Smallwood, J. (2013). Searching for the elements of thought: Reply to Franklin, Mrazek, Broadway, and Schooler. Psychological Bulletin, 139(3), 542-547. doi:10.1037/a0031019.


Cite as: https://hdl.handle.net/11858/00-001M-0000-000E-FF4C-B
Abstract
Understanding thoughts with no perceptual basis is a complex problem, and the commentary by Franklin, Mrazek, Broadway, and Schooler (2013) highlighted some of the difficulties that can occur when theorizing about this topic. They argued that the suppression of external input during internal thought arises from the selection of internal information. However, once a process of competition has been resolved in favor of self-generated content, it is still necessary to explain the stability of that content over time. It is proposed that perceptual decoupling and the associated attenuation of external input make environmental information less likely to gain access to limited resources explaining how internal thoughts persist over time.

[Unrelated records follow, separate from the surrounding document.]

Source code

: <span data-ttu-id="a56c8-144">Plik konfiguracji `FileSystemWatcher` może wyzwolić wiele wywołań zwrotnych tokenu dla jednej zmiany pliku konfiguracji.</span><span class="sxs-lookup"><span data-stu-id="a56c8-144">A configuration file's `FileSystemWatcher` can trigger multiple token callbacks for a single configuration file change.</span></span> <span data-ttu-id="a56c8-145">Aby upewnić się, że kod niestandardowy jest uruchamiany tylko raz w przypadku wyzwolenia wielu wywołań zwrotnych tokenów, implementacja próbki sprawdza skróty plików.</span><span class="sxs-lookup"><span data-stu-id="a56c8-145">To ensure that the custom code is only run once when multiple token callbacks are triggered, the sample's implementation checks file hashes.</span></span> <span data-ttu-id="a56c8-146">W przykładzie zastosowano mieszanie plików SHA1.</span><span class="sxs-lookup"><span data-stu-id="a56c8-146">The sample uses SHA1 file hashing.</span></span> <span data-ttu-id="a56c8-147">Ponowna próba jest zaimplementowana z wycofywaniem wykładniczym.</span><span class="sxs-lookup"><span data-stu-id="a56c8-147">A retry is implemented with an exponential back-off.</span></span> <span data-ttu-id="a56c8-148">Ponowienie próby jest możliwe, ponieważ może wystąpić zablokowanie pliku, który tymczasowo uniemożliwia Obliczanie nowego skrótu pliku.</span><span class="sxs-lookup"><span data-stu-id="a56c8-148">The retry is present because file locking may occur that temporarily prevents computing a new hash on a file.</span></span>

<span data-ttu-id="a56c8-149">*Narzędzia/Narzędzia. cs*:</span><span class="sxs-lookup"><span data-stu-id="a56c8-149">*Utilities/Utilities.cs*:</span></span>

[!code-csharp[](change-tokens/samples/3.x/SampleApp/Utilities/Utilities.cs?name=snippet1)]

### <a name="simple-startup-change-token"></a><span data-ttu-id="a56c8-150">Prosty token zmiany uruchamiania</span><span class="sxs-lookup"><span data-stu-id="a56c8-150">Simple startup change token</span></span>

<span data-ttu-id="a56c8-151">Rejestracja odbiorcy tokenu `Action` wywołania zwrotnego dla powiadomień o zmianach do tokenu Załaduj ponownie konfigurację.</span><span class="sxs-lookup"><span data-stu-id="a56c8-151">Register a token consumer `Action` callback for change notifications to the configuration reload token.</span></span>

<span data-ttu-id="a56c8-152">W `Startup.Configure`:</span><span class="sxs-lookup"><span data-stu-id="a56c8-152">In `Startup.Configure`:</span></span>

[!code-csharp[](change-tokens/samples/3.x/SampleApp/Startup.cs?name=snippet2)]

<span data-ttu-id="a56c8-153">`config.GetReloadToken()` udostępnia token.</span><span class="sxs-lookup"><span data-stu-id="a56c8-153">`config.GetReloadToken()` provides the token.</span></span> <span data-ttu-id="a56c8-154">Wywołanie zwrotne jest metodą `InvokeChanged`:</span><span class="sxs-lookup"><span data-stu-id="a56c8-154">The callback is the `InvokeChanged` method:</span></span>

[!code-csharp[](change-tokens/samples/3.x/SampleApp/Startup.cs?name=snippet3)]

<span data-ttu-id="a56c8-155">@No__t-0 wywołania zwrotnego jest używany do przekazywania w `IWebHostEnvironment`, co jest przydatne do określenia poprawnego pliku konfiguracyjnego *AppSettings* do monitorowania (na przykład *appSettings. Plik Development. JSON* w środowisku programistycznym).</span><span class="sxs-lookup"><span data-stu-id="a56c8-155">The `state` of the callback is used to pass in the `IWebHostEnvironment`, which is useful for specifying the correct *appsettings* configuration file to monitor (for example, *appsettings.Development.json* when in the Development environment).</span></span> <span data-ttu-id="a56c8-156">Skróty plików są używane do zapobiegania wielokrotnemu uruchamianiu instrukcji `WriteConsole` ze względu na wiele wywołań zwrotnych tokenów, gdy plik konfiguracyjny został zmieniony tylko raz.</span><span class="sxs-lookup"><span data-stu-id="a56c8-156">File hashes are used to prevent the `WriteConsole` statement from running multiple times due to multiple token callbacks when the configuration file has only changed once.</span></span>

Franklin and colleagues also claimed that perceptual decoupling is unnecessary for an internal train of thought because statements of necessity cannot be drawn from correlational evidence. However, experimentally induced internal trains of thought also compete with concurrent external information, and this mutual inhibition is easily explained by assuming perceptual decoupling is necessary for the integrity of a detailed internal train of thought. I argue that the fundamental advantage of the process–occurrence framework is to highlight that self-generated thought is an emergent property from a general-purpose cognitive architecture and that models such as these will deepen our understanding more effectively than those focused on describing specific mental states.